Tuesday, October 18, 2011

Buying with intent, and the excitement of it all.

I purchased a comforter cover.  A brand new, custom printed comforter cover from DENY designs.  It came yesterday, and I've been excited about it for a solid 24 hours now.

Which led to a bit of navel gazing: why on Earth is this blanket cover such a thrill?

It finally hit me.

Every other bit of furnishing that I've ever owned has been one of these:

Free. (Either discards from relations, friends moving, or clever curbside rescue.  I sleep on Chevy Chase's old mattress - but that's another story for another time.)


Semi disposable.  You know the stuff.  Plastic, cardboard, pressboard, usually found in big box discount stores, ubiquitous denizens of college dorm rooms; purchased with the understanding that once one graduates, that stuff will be replaced.  Um.  Some of my plastic drawers date to the college years.

If it weren't for the cat, much of my furniture would be inflatable.  It's cheap, fuss resistant, and incredibly portable.

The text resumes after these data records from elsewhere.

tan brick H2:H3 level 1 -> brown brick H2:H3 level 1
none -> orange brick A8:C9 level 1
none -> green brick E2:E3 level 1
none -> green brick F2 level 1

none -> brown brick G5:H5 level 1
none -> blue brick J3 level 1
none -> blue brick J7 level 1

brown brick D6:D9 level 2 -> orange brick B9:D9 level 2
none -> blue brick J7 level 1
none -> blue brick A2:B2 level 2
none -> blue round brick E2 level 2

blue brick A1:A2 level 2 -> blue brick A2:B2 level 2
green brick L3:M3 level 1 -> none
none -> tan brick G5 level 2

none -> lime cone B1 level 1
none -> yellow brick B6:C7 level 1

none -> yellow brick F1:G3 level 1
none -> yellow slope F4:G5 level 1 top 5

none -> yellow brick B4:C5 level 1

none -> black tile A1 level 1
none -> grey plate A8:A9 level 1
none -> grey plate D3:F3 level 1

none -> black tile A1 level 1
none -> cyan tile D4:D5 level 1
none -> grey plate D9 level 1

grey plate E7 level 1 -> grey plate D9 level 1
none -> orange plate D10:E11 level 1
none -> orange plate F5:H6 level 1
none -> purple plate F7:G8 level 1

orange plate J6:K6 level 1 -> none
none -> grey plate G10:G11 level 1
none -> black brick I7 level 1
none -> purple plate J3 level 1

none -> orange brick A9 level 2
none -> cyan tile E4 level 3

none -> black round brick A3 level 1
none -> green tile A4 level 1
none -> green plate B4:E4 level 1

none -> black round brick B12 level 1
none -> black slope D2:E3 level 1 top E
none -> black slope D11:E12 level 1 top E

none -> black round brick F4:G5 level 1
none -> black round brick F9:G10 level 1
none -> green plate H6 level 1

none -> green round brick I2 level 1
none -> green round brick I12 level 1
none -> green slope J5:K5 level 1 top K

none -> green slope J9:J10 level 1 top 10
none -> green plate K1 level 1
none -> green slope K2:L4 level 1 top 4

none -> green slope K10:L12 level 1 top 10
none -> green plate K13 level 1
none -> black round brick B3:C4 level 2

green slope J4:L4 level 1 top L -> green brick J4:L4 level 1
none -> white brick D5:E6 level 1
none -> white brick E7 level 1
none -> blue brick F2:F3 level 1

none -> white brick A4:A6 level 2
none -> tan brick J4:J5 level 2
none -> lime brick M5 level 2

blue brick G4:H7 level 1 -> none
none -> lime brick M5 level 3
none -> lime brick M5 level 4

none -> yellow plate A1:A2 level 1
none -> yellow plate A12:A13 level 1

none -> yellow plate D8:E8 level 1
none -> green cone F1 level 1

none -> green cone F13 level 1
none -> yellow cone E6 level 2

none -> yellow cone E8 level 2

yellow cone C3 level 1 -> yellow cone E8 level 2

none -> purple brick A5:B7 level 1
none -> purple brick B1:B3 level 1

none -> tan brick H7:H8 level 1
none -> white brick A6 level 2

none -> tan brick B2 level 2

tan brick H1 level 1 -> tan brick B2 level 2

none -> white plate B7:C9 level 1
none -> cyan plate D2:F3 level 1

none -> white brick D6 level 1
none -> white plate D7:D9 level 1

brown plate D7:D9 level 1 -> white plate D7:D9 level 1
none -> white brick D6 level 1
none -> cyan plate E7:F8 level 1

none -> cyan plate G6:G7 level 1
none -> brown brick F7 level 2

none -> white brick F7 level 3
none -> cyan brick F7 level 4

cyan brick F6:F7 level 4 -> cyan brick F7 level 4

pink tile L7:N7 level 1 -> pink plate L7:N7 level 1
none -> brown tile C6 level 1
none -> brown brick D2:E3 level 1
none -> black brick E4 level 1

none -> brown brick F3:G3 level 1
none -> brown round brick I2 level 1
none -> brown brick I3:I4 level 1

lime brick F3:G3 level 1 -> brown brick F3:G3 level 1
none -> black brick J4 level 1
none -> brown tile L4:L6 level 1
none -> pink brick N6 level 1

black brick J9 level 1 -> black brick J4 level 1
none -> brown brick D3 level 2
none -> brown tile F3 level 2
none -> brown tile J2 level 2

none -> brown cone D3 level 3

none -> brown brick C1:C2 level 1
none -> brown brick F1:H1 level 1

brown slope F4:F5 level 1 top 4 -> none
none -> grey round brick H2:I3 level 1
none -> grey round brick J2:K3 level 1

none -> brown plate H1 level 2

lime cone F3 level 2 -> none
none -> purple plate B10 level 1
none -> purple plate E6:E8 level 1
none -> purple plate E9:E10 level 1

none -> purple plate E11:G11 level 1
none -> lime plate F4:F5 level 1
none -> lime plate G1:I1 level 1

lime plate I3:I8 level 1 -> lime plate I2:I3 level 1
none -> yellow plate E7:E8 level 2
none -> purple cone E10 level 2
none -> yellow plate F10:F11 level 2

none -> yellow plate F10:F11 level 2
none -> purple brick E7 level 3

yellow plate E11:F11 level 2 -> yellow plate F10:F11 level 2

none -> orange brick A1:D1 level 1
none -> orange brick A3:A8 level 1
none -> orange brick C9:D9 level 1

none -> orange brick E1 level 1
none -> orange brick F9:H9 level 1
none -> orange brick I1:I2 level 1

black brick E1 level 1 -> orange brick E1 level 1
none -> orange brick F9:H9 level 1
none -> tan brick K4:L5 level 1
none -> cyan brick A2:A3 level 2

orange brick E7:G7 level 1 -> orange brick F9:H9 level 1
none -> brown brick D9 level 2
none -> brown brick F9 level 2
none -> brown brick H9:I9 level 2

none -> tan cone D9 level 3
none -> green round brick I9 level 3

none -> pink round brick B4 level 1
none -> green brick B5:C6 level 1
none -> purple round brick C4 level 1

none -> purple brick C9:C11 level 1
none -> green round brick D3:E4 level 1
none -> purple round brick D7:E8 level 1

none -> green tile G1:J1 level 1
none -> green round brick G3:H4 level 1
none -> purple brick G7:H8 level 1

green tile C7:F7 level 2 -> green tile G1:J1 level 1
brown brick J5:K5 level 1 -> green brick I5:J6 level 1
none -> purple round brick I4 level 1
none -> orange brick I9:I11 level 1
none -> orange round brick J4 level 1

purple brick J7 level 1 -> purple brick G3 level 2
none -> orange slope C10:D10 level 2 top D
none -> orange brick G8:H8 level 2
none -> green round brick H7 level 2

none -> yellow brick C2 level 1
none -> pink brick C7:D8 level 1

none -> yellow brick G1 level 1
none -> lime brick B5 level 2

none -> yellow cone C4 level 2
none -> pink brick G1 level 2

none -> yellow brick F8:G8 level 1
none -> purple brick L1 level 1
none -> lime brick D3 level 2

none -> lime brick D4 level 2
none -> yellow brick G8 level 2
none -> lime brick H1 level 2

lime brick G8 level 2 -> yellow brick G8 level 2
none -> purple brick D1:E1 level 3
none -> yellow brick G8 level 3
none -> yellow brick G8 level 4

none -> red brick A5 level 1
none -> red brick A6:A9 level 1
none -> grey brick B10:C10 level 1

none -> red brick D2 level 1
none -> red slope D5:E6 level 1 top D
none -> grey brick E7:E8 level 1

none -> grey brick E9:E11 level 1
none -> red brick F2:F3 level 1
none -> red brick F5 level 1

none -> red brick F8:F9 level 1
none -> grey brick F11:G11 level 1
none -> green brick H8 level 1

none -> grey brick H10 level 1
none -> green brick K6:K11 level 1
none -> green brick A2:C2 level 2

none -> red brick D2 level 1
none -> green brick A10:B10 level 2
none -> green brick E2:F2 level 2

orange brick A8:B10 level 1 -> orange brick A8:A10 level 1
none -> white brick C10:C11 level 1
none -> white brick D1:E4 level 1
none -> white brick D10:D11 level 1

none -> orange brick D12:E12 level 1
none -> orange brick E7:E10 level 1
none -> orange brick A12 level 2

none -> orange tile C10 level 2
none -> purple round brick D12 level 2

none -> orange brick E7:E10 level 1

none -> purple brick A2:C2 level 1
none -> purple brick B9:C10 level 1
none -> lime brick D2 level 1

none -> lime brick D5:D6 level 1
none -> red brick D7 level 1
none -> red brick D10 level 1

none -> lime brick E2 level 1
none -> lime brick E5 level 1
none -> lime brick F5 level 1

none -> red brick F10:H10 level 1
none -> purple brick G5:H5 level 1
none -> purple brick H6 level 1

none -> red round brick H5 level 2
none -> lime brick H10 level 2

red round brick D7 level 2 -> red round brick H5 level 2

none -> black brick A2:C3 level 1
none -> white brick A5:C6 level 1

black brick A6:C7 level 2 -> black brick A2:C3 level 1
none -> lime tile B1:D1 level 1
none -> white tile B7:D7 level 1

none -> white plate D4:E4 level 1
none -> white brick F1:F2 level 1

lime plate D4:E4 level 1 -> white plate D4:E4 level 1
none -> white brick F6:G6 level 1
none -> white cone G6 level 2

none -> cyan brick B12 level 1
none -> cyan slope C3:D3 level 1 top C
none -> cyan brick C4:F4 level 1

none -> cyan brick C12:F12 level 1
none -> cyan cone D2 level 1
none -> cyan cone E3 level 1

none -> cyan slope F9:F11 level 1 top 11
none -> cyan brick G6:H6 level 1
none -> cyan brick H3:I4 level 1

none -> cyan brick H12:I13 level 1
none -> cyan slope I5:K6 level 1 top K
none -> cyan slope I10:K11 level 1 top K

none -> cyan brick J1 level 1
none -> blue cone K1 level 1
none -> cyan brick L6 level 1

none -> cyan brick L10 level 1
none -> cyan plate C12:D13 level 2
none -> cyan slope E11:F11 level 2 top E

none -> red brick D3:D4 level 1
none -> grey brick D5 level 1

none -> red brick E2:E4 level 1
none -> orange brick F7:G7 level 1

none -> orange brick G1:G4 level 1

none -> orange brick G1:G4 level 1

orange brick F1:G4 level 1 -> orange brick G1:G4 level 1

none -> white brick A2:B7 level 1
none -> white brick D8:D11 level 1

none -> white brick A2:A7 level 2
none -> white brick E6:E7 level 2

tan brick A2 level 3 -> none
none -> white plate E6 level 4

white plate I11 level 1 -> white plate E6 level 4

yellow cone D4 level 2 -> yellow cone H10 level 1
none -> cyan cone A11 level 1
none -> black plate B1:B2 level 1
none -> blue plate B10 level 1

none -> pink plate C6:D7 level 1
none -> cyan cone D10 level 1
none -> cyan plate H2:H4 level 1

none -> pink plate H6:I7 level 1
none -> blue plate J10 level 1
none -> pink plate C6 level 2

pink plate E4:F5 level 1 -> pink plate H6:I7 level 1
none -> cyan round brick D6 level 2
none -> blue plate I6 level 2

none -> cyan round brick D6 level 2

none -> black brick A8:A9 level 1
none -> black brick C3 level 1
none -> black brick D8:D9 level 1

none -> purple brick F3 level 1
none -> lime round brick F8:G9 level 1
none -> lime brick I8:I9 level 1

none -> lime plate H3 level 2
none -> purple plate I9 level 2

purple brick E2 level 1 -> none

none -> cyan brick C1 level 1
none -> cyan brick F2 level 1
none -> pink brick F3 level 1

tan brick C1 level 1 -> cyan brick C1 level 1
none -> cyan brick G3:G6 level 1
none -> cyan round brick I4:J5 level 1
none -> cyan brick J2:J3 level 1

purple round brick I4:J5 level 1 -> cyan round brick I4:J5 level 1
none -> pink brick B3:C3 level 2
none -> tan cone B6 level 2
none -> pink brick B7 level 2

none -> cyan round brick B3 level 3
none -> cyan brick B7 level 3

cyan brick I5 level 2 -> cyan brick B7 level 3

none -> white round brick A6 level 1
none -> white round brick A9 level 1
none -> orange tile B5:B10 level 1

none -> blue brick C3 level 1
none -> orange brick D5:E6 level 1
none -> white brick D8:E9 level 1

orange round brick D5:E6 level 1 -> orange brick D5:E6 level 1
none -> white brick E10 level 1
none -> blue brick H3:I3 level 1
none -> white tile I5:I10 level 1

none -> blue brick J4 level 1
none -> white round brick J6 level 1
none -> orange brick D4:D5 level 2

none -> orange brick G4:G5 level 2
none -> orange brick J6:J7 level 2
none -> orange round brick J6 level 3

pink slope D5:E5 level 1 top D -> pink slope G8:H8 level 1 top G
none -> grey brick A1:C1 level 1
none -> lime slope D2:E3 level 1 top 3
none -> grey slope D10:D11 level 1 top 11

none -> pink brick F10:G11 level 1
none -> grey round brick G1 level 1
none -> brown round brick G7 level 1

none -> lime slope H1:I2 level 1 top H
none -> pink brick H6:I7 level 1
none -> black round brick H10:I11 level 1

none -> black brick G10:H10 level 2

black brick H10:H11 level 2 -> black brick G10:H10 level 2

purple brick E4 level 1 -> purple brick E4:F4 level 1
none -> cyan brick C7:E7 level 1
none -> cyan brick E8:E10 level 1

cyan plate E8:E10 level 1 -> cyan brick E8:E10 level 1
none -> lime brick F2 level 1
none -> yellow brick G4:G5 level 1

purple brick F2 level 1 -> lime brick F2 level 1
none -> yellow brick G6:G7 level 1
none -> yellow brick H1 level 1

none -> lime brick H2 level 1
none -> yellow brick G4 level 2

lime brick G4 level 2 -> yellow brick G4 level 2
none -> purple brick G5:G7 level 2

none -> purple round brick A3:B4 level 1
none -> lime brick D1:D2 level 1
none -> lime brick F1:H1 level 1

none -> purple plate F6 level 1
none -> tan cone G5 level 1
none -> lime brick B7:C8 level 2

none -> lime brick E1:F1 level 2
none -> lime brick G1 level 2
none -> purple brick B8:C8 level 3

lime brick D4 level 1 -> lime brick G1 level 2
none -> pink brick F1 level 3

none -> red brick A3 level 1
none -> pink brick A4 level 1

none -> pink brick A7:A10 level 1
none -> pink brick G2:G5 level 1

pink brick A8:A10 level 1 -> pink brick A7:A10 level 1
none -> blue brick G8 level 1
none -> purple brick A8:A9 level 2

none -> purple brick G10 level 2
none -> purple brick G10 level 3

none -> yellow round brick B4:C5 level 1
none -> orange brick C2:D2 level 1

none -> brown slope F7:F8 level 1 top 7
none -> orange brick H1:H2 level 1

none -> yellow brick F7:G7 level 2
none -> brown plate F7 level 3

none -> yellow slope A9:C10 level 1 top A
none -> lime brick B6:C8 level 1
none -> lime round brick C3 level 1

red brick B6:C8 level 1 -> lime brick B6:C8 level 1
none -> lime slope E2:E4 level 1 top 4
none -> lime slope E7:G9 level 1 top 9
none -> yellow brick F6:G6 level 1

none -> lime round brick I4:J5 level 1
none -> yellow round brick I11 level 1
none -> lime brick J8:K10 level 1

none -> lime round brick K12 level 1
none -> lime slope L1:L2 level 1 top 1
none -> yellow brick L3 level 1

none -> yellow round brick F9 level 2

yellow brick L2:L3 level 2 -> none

With the life I've led, that last bit used to be incredibly important - between travelling a great deal and moving about once a year, there's a lot to be said for not being tied down to a lot of nice furniture.

This summer marked the first one in over a decade that wasn't spent frantically shoving things into boxes, which in turn were crammed into my twelve year old hatchback to be carted to the next location.  Not moving is a thrill in itself, and we celebrated.  But it also marked a subtle, if deep change in our lives.

Roots.  For the first time, we started thinking about chairs that didn't double as rubbermaid bins with fabric draped over them.  But the thought of building a 'proper' home space, with decor, and thought, and (eek) money put into it, was more than a little off putting.

Our old comforter died.  It was fairly horrid to begin with - some nasty synthetic fabric that pilled almost immediately, sewn together with what appeared to be fishing line, a pattern that would have felt at home in a 1970's log cabin, lumpily filled with some polyester spin that did absolutely nothing but remind one of how cold the room actually was, and think about getting a new blanket the second that time and money have met.

We didn't actually know that it was sewn together with clear, stiff, nylon 'thread', until it started unraveling.  The cat helped.  So in addition to the pilling, fading, and other attributes, the blanket now sported lots of little pokey bits that had a supernatural power in regard to finding sensitive flesh.

The new comforter itself was a sort of impulse - we found it on clearance after a mark down, and it came with two pillows! So I gulped and paid for it.

It changed the whole bed - suddenly, we felt like our little sleeping alcove had been transported to some luxury B&B.  So I highly recommend not waiting as long as we did on a new blanket.

However, it didn't come with a cover - that proper comforters even needed one came as a bit of a surprise.

So, began the quest for a cover to protect the new investment.  This would be the second non essential purchase related to building a home that I've ever made, and I was determined to do it right.  For weeks, I scoured every place I could find.  These things were either horrible, or insanely expensive.

Seduced by thread count, frazzled by reviews, I came upon the Deny site randomly after weeks of searching. They had some nice looking designs, not too expensive...then I saw it.

Custom design - you send them an image, they put it on the item of your choice!  If I was going to do this 'making a home' thing, I'll do it exactly how I want, and see exactly what I want to see.  Honestly, if I'm paying anything above a thrift store price, I just can't settle.

So I gulped, paid, and waited.

The results are even cooler than anything I'd imagined:

For the first time in my entire life,  I'm turning a living space into a home.  I'm decorating!  Oh yes, there will be more of this in the coming year.